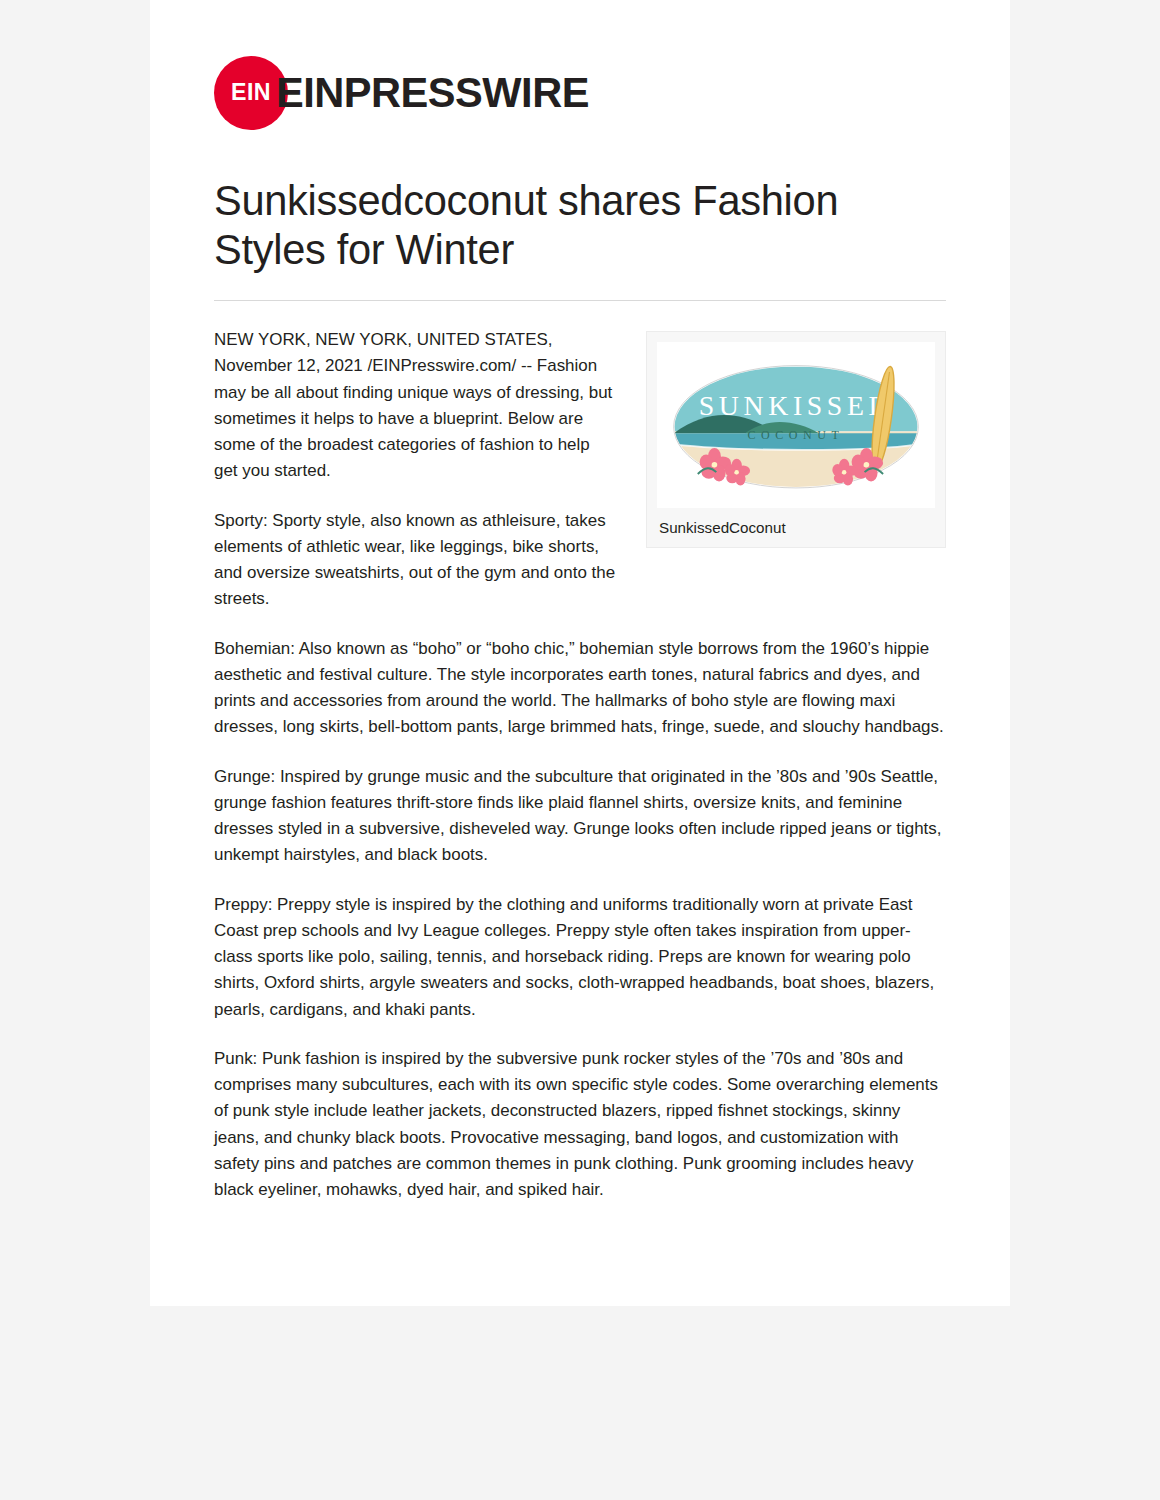EIN
EINPRESSWIRE
Sunkissedcoconut shares Fashion Styles for Winter
SUNKISSED COCONUT
SunkissedCoconut
NEW YORK, NEW YORK, UNITED STATES, November 12, 2021 /EINPresswire.com/ -- Fashion may be all about finding unique ways of dressing, but sometimes it helps to have a blueprint. Below are some of the broadest categories of fashion to help get you started.
Sporty: Sporty style, also known as athleisure, takes elements of athletic wear, like leggings, bike shorts, and oversize sweatshirts, out of the gym and onto the streets.
Bohemian: Also known as “boho” or “boho chic,” bohemian style borrows from the 1960’s hippie aesthetic and festival culture. The style incorporates earth tones, natural fabrics and dyes, and prints and accessories from around the world. The hallmarks of boho style are flowing maxi dresses, long skirts, bell-bottom pants, large brimmed hats, fringe, suede, and slouchy handbags.
Grunge: Inspired by grunge music and the subculture that originated in the ’80s and ’90s Seattle, grunge fashion features thrift-store finds like plaid flannel shirts, oversize knits, and feminine dresses styled in a subversive, disheveled way. Grunge looks often include ripped jeans or tights, unkempt hairstyles, and black boots.
Preppy: Preppy style is inspired by the clothing and uniforms traditionally worn at private East Coast prep schools and Ivy League colleges. Preppy style often takes inspiration from upper-class sports like polo, sailing, tennis, and horseback riding. Preps are known for wearing polo shirts, Oxford shirts, argyle sweaters and socks, cloth-wrapped headbands, boat shoes, blazers, pearls, cardigans, and khaki pants.
Punk: Punk fashion is inspired by the subversive punk rocker styles of the ’70s and ’80s and comprises many subcultures, each with its own specific style codes. Some overarching elements of punk style include leather jackets, deconstructed blazers, ripped fishnet stockings, skinny jeans, and chunky black boots. Provocative messaging, band logos, and customization with safety pins and patches are common themes in punk clothing. Punk grooming includes heavy black eyeliner, mohawks, dyed hair, and spiked hair.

====

■ Your task: Produce only the lines from the line containing "NEW YORK, NEW" through the line containing "Bohemian: Also known", inclusive of both, exactly as they stand in the entries above.

■ Result of the task:
NEW YORK, NEW YORK, UNITED STATES, November 12, 2021 /EINPresswire.com/ -- Fashion may be all about finding unique ways of dressing, but sometimes it helps to have a blueprint. Below are some of the broadest categories of fashion to help get you started.
Sporty: Sporty style, also known as athleisure, takes elements of athletic wear, like leggings, bike shorts, and oversize sweatshirts, out of the gym and onto the streets.
Bohemian: Also known as “boho” or “boho chic,” bohemian style borrows from the 1960’s hippie aesthetic and festival culture. The style incorporates earth tones, natural fabrics and dyes, and prints and accessories from around the world. The hallmarks of boho style are flowing maxi dresses, long skirts, bell-bottom pants, large brimmed hats, fringe, suede, and slouchy handbags.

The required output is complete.